▶ [WORK REQUIRED]: Could you copy every line in the listing below that has the word "vilket"?

▶ [MATERIAL TO PROCESS]:
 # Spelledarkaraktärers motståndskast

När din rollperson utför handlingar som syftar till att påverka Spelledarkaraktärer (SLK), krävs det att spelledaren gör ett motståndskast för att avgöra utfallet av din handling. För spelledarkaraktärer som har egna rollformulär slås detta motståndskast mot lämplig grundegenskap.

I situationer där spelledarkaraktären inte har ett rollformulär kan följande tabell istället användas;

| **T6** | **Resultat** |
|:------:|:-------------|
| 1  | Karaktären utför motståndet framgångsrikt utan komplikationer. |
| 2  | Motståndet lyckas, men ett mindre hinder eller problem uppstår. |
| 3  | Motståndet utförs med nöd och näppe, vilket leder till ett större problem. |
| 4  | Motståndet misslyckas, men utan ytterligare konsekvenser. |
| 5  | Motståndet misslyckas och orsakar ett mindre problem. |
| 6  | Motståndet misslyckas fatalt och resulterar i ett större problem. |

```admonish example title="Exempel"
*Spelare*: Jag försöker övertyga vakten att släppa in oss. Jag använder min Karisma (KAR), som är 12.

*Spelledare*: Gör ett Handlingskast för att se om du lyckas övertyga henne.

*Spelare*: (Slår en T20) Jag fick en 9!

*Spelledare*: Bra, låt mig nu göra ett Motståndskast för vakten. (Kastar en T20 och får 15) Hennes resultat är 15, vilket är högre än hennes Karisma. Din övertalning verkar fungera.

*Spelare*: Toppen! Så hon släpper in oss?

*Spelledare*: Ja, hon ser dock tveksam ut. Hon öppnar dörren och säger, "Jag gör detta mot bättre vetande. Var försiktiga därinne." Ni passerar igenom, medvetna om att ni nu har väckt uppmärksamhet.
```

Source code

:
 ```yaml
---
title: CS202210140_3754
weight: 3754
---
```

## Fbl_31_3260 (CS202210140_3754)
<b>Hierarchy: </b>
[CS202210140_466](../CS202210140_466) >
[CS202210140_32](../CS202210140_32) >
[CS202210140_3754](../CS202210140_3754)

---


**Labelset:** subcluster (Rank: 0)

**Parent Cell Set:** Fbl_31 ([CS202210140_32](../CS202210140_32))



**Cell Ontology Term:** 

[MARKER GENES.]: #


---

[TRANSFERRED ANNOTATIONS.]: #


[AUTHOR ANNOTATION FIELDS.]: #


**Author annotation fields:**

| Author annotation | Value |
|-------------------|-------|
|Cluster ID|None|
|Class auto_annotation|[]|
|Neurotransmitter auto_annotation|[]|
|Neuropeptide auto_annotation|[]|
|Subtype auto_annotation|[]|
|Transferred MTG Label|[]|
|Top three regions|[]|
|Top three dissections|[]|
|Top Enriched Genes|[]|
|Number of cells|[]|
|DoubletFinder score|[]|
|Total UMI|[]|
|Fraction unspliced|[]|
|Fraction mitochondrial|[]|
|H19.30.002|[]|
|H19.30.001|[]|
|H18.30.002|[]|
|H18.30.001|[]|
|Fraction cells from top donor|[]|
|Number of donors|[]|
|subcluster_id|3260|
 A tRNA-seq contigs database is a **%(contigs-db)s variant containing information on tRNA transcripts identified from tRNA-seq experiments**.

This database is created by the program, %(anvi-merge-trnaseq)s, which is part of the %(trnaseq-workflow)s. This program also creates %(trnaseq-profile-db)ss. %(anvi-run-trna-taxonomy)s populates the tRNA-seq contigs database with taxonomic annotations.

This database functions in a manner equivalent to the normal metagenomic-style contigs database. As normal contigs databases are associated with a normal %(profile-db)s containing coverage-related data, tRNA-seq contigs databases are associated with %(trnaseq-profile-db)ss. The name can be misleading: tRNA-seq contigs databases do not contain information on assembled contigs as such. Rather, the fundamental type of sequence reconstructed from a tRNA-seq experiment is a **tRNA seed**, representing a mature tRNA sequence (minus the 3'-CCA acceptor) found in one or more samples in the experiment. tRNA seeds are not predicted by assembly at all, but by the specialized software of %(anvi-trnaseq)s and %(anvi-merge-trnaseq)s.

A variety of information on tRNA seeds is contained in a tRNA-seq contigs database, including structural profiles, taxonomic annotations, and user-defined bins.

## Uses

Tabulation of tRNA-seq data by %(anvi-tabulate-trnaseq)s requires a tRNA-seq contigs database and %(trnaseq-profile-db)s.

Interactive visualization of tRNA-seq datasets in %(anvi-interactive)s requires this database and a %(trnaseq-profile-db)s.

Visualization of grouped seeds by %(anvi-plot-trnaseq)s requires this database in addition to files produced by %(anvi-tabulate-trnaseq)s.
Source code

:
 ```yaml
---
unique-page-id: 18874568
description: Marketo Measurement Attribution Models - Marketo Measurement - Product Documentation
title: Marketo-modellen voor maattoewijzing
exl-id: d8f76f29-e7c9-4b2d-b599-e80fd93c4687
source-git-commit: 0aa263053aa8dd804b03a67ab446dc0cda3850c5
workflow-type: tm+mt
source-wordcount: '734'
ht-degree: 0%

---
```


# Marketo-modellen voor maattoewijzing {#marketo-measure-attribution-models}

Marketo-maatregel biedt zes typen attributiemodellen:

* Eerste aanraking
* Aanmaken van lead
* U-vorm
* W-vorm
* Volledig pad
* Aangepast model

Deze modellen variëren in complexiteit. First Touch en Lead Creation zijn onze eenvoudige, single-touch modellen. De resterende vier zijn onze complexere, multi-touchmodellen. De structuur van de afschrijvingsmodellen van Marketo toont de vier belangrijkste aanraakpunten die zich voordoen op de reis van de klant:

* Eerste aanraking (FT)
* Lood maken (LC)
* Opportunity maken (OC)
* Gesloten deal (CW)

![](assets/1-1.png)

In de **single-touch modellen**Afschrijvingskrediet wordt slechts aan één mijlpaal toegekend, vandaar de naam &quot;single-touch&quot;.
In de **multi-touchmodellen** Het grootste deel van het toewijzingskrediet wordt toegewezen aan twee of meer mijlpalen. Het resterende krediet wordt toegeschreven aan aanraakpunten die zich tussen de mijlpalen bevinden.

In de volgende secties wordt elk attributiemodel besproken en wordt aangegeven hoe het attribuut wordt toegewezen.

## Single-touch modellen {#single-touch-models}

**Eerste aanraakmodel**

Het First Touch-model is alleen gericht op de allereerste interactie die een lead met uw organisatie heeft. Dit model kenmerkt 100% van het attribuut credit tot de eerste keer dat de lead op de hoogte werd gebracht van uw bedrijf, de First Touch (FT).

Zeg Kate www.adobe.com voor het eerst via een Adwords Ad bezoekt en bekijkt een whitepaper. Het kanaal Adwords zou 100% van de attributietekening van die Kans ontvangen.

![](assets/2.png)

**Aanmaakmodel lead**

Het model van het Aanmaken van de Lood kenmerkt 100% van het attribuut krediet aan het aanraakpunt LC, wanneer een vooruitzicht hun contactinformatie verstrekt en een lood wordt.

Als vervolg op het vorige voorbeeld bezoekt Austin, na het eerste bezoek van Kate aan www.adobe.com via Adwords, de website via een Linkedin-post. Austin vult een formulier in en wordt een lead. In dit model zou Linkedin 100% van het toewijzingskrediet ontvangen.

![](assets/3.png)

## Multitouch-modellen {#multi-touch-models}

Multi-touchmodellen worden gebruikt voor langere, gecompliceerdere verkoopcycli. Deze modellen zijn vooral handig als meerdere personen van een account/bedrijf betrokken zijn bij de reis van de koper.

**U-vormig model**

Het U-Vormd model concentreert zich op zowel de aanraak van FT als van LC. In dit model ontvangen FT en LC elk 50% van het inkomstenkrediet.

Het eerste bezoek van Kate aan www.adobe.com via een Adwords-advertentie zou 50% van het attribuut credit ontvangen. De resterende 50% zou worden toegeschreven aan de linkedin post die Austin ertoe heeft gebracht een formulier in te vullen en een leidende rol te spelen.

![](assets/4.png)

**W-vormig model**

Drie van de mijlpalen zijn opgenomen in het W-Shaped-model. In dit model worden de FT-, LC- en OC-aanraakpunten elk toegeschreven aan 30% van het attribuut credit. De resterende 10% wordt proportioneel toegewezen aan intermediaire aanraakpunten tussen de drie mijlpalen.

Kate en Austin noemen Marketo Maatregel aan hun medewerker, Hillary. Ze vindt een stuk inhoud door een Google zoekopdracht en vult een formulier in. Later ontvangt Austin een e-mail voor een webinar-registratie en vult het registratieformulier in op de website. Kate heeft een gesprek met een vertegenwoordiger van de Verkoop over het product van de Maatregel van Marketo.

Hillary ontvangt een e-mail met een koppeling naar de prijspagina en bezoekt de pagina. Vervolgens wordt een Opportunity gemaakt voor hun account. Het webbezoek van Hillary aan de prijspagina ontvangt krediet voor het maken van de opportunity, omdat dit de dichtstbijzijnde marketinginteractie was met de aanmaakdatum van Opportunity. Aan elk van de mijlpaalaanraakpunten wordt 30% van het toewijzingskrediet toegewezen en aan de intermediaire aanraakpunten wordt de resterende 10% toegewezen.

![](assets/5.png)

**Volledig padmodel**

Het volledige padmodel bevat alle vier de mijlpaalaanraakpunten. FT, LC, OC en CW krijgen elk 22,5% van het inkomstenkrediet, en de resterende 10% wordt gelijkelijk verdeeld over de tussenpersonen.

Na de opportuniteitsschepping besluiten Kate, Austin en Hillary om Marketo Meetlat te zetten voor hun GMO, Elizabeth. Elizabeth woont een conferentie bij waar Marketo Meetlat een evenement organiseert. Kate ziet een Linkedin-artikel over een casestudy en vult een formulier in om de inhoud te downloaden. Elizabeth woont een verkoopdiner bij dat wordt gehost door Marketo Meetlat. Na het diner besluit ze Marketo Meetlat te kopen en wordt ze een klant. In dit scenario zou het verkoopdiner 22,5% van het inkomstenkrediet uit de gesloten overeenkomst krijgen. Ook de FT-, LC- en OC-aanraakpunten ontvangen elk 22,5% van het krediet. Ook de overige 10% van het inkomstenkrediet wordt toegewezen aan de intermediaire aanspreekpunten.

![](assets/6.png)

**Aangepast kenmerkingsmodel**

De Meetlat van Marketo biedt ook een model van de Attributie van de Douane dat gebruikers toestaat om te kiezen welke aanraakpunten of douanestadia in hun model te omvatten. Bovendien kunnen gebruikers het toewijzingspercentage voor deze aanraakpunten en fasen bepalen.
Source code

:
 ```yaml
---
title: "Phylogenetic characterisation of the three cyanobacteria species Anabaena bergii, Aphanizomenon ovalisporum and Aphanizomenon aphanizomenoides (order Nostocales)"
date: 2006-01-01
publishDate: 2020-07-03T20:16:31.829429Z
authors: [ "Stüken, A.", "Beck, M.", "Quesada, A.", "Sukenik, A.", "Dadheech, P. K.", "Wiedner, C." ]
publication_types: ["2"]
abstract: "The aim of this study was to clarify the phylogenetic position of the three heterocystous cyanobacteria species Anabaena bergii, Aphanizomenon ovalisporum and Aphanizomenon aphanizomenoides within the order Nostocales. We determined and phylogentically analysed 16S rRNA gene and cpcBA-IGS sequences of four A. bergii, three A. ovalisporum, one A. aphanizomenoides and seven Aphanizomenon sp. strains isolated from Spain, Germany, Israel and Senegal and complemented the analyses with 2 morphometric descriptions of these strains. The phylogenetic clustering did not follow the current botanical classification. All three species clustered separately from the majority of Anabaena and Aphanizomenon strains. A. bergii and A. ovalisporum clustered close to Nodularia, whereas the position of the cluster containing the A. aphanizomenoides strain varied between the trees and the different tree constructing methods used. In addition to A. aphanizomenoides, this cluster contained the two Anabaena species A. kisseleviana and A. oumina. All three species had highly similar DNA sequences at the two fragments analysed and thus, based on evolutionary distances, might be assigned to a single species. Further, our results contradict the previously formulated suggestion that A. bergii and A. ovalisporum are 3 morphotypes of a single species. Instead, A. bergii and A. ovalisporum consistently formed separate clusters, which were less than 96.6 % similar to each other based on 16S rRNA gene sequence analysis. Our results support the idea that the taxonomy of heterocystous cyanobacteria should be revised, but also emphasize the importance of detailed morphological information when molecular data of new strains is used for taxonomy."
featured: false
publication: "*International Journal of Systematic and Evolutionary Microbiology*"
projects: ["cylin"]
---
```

▶ [SOLUTION TO THE EXERCISE]:
| 3  | Motståndet utförs med nöd och näppe, vilket leder till ett större problem. |
*Spelledare*: Bra, låt mig nu göra ett Motståndskast för vakten. (Kastar en T20 och får 15) Hennes resultat är 15, vilket är högre än hennes Karisma. Din övertalning verkar fungera.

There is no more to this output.